Traditionally, no. The jhanas are sequential stages requiring mastery of each level before advancing.
The four jhanas (also spelled dhyanas) in Buddhist meditation are presented in the Pali Canon as a progressive sequence. Each jhana builds on the previous one, with increasingly subtle refinement of mental states. The first jhana features applied and sustained attention, the second removes these grosser mental factors, the third withdraws from joy, and the fourth achieves equanimity and mental stability.
The Samyutta Nikaya and Digha Nikaya consistently describe the jhanas as successive stages. A meditator typically gains the first jhana, becomes skilled and comfortable in it, then develops the second, and so on. The texts treat this progression as the normal path.
According to Theravada Buddhist analysis, skipping a jhana would be practically impossible because each jhana depends on the mental qualities cultivated in the previous one. For instance, you cannot reach the second jhana without first mastering the quieting of thinking and reasoning present in the first jhana. Similarly, the refined mental absorption of higher jhanas requires the stable foundation of lower ones.
Mentally, each jhana is characterized by specific factors. The Visuddhimagga (Path of Purification), the authoritative Theravada commentary by Buddhaghosa, details how each jhana refines the coarser mental factors of the preceding one. Without establishing that foundation, the conditions for accessing a higher stage simply are not present.
Theravada Buddhism maintains the strictest position on sequential progression. The Mahayana schools, which often approach meditation less systematically in their surviving texts, give less detailed prescriptive guidance on jhana progression, so the question arises less centrally in those traditions.
Within Theravada itself, there is virtually unanimous agreement among commentarial traditions that the sequence must be followed. Historical accounts of accomplished meditators consistently describe progression through the jhanas in order, never jumping stages.
There is one subtle distinction worth noting: a meditator might briefly taste or glimpse a higher jhana without having fully stabilized lower ones. However, this is not the same as skipping. The Pali texts do recognize that extremely concentrated practitioners might spontaneously access profound states, but this represents a temporary touch, not the established mastery required to claim that jhana as one's attainment.
Full attainment of a jhana involves the ability to enter and exit it at will, sustain it for extended periods, and consciously manipulate its factors. This level of control cannot occur without the prerequisites of lower jhanas.
Contemporary Theravada teachers like Mahasi Sayadaw and modern vipassana traditions emphasize that while some meditators may progress through jhanas quickly, they still traverse each stage. There is no recorded case in authentic Buddhist literature of a meditator legitimately attaining the third or fourth jhana without first thoroughly establishing the first and second.

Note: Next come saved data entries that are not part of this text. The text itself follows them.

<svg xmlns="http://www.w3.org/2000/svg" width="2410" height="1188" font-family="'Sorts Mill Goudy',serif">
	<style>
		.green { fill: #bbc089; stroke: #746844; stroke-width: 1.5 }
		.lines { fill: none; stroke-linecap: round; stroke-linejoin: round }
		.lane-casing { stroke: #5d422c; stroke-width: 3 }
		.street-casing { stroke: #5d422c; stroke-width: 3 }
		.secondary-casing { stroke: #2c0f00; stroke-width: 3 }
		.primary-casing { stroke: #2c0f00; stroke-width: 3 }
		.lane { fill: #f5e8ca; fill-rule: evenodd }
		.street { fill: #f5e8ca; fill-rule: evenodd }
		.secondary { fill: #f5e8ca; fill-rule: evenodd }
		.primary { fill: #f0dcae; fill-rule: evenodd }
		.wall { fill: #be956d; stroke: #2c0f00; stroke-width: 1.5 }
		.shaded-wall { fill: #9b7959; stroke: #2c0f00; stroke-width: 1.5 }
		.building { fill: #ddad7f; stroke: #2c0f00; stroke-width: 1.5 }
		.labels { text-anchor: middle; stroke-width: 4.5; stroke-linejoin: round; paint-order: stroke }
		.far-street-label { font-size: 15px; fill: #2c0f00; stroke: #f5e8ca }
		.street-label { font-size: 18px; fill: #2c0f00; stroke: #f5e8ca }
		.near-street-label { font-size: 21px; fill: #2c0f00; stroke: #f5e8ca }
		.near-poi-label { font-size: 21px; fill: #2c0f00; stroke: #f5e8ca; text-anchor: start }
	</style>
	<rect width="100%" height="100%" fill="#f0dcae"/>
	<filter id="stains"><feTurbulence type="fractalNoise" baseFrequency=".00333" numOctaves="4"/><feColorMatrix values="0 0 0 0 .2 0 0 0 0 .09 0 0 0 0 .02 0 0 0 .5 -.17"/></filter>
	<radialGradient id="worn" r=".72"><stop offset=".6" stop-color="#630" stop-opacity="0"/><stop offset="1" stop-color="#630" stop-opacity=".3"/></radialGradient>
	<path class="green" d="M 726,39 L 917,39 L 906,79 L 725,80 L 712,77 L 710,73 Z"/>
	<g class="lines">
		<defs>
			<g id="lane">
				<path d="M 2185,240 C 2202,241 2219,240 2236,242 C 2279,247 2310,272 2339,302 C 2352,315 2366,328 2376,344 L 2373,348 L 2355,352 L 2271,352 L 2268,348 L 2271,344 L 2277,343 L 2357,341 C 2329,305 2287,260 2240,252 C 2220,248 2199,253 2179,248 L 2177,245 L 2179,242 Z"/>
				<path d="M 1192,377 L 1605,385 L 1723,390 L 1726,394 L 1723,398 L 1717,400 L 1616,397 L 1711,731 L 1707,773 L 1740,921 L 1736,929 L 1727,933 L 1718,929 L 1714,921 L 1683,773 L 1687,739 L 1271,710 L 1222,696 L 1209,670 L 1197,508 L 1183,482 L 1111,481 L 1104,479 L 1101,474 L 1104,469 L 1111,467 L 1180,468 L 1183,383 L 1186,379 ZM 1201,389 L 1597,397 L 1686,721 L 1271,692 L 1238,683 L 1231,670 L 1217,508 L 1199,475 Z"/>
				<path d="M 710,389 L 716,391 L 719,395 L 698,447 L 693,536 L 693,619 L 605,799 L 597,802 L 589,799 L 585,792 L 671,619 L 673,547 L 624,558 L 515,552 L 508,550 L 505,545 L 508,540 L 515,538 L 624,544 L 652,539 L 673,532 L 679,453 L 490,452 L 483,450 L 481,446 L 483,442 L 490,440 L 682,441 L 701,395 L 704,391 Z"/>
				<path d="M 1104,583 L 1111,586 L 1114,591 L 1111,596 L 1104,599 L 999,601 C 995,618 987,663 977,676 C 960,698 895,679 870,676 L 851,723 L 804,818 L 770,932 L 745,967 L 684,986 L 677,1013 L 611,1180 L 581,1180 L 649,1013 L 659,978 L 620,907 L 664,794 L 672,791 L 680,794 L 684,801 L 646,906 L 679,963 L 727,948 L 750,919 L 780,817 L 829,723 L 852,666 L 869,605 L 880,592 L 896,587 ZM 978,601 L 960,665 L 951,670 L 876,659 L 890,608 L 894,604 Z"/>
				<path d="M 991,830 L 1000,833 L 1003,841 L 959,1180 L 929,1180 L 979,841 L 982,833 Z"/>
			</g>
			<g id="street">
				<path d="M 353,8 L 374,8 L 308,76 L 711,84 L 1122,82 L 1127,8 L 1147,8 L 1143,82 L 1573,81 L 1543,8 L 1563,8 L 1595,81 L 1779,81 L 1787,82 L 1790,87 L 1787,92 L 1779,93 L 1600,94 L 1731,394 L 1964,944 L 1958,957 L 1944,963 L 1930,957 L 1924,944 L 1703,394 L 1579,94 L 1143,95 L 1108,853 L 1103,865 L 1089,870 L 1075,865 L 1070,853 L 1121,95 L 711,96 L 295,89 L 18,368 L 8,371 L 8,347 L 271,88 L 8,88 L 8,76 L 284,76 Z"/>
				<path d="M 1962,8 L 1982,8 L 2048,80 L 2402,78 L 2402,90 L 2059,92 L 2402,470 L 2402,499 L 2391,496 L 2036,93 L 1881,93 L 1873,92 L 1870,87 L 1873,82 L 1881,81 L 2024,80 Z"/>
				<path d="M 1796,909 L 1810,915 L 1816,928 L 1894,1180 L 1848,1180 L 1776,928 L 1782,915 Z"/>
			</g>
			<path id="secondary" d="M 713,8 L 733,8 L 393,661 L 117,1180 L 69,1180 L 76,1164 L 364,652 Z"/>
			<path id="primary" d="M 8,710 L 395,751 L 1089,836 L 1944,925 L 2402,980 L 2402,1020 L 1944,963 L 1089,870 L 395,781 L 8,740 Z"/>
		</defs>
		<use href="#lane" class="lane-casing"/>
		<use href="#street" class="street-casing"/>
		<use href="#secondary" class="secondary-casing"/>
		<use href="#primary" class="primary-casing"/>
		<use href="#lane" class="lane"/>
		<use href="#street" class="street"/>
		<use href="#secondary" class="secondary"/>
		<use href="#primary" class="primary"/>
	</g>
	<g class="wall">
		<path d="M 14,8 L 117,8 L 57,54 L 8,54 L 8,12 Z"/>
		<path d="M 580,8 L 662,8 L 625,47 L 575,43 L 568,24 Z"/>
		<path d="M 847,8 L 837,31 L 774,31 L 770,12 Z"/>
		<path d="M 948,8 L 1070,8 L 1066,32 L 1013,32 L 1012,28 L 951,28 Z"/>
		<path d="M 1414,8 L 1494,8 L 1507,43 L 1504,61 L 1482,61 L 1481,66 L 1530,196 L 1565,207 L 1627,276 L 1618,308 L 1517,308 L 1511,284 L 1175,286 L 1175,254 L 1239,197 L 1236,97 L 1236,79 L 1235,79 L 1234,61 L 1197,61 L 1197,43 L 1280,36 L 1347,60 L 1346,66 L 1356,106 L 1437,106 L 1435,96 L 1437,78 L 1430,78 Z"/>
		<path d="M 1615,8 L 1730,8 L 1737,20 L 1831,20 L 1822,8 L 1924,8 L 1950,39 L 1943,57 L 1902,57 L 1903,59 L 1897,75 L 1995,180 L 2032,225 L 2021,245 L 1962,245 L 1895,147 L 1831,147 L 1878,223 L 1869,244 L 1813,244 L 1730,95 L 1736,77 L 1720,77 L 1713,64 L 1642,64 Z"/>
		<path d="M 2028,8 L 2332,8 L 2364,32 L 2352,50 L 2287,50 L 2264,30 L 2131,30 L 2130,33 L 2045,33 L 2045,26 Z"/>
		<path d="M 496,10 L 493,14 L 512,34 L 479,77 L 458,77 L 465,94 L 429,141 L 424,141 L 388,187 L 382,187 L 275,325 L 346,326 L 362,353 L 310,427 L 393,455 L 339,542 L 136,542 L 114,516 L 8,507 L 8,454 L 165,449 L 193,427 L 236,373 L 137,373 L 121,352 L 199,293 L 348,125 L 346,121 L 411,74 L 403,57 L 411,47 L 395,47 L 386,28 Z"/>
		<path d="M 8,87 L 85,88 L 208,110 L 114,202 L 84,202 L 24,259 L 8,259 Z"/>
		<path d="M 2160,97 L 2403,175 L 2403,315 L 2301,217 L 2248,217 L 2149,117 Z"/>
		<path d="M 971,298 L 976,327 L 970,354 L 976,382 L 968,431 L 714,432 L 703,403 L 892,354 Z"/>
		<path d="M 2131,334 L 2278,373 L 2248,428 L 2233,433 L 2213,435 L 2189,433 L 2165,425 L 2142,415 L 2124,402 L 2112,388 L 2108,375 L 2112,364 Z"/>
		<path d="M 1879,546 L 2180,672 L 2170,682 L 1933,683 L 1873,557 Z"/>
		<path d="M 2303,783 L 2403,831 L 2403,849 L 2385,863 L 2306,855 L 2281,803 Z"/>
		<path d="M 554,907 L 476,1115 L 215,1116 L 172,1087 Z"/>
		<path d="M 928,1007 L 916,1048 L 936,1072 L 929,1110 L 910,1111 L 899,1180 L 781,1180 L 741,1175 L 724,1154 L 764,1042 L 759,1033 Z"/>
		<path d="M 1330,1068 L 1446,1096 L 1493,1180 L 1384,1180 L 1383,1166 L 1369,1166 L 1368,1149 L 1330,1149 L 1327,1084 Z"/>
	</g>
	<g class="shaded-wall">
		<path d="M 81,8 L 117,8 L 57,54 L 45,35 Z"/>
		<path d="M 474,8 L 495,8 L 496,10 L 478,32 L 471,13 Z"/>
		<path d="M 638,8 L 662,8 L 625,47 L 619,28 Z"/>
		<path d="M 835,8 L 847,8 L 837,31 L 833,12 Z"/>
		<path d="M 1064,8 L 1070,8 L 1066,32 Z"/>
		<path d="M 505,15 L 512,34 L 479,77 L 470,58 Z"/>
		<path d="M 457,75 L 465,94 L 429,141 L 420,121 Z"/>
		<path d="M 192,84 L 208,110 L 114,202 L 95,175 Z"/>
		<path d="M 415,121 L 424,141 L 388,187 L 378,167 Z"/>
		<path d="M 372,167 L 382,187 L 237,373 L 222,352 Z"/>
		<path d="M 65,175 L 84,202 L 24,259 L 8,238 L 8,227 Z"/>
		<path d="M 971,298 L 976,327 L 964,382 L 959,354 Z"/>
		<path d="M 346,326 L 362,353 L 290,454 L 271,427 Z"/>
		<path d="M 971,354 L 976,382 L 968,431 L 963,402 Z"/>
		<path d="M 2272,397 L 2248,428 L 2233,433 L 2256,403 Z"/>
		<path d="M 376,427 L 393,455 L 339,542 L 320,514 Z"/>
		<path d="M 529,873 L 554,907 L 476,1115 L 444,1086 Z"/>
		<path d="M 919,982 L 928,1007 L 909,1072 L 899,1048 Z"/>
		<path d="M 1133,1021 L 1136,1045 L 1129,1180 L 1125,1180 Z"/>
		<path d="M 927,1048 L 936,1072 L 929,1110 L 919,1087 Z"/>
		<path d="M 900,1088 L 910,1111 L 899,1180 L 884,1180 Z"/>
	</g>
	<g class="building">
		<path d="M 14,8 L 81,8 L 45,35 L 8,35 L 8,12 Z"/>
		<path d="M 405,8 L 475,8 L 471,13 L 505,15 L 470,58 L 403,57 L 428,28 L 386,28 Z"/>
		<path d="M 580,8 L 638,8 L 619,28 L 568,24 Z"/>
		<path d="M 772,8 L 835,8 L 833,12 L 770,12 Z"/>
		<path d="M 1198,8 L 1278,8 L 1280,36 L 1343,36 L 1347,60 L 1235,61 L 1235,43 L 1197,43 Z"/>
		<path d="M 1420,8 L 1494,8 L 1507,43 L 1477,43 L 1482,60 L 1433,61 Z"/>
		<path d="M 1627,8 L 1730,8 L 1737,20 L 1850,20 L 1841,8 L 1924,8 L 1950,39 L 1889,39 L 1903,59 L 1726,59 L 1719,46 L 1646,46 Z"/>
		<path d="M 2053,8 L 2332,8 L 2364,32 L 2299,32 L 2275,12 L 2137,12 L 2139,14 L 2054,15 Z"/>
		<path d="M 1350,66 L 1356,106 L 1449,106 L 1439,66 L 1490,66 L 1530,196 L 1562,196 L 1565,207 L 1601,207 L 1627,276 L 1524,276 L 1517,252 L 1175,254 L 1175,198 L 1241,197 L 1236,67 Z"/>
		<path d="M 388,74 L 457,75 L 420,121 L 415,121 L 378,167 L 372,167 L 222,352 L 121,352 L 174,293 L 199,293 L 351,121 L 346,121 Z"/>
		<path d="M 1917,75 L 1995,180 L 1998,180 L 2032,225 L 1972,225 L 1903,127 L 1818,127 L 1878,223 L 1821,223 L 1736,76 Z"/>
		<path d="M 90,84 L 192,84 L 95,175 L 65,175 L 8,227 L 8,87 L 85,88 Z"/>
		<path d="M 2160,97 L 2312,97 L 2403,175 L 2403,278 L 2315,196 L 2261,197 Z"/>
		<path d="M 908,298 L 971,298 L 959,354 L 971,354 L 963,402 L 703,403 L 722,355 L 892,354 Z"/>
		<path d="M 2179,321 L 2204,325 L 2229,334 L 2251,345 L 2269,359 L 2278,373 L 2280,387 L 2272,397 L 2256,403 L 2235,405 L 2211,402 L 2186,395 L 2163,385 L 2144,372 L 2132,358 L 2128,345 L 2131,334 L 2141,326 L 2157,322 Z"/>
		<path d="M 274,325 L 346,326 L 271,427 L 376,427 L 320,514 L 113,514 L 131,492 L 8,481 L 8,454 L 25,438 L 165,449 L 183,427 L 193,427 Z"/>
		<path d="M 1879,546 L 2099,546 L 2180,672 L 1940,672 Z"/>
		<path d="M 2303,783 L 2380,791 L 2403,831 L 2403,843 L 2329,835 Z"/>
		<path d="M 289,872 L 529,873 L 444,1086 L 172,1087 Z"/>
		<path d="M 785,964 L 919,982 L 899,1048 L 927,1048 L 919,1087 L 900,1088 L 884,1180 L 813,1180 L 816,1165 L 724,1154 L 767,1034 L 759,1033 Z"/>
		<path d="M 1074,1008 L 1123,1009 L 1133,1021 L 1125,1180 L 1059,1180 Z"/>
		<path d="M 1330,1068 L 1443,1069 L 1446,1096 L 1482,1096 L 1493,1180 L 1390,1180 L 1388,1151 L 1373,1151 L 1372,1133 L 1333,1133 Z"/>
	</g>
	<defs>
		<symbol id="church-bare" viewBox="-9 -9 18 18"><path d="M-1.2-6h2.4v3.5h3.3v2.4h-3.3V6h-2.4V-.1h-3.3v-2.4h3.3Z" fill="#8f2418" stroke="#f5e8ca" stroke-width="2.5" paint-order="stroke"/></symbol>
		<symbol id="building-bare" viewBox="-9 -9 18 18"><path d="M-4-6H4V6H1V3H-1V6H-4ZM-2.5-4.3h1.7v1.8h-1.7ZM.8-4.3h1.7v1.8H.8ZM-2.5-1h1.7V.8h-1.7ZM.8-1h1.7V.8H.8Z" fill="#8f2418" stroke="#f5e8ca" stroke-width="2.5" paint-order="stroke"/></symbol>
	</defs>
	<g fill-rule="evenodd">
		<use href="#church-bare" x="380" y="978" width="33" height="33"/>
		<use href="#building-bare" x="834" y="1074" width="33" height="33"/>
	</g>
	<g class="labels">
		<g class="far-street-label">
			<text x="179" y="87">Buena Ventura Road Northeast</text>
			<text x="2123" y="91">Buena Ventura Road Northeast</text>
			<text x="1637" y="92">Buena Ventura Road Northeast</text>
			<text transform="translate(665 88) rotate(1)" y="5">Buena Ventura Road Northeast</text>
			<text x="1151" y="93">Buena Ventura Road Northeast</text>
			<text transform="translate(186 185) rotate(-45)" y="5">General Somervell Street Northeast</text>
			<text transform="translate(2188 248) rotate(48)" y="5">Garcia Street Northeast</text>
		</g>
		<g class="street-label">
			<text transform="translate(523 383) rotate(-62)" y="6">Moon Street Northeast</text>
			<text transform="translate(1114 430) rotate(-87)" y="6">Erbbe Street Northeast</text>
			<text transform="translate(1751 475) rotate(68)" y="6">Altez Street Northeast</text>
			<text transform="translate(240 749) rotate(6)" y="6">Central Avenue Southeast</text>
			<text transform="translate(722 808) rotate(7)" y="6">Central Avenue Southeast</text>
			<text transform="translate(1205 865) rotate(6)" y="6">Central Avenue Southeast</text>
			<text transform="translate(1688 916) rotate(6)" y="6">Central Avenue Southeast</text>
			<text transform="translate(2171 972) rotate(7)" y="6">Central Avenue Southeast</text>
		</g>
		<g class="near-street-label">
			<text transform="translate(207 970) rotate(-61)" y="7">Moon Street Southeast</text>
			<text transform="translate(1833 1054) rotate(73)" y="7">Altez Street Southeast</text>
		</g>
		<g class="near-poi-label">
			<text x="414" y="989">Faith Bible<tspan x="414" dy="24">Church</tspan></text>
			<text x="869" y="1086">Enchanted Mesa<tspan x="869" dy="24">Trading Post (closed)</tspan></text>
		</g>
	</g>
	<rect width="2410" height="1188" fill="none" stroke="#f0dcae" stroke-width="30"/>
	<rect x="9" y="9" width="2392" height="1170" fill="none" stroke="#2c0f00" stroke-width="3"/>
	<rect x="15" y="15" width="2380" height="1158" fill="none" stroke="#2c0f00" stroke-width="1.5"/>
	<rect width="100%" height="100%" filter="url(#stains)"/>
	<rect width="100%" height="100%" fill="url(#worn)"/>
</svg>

For practical purposes, teachers advise working systematically. Attempting to force entry into higher jhanas typically produces artificial mental states rather than genuine jhanas, which can lead to psychological strain or confusion about one's actual meditative achievement.
In classical Buddhist teaching, skipping a jhana is not possible. The jhanas are interdependent stages, each requiring mastery of the previous. This principle is consistent across all major Theravada sources and commentaries. While a practitioner might have a brief glimpse of a higher state, genuine attainment requires establishing each jhana in sequence.